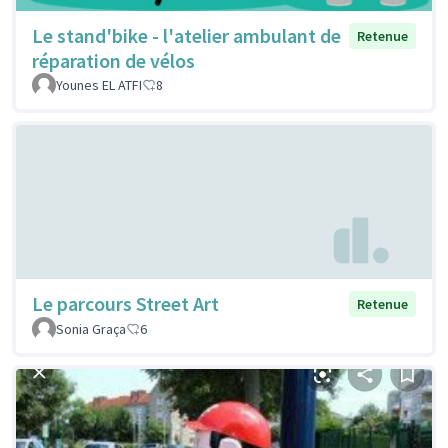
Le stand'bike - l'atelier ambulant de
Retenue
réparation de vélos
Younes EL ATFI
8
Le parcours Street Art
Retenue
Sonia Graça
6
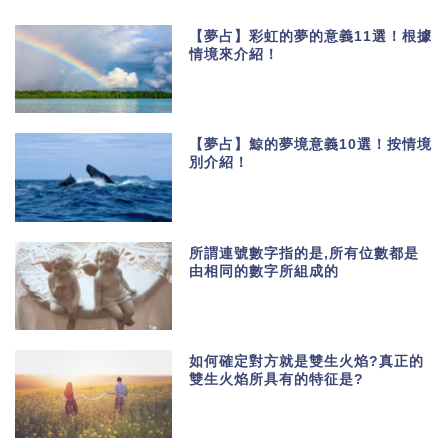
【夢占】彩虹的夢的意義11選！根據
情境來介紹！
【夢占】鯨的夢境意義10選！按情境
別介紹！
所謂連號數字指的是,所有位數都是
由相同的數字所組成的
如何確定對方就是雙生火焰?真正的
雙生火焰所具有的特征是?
...
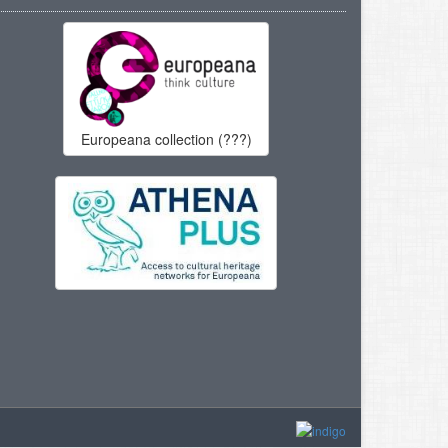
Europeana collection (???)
--
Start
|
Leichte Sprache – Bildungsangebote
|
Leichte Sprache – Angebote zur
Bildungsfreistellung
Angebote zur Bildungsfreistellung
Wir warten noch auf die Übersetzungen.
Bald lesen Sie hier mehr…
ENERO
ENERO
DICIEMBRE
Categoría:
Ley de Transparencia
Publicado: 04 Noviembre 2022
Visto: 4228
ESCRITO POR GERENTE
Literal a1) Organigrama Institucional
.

## Directions for this task:
Whenever the word "Sprache" shows up in a line of the entries, list that line.

## Answer below:
Leichte Sprache – Bildungsangebote
Leichte Sprache – Angebote zur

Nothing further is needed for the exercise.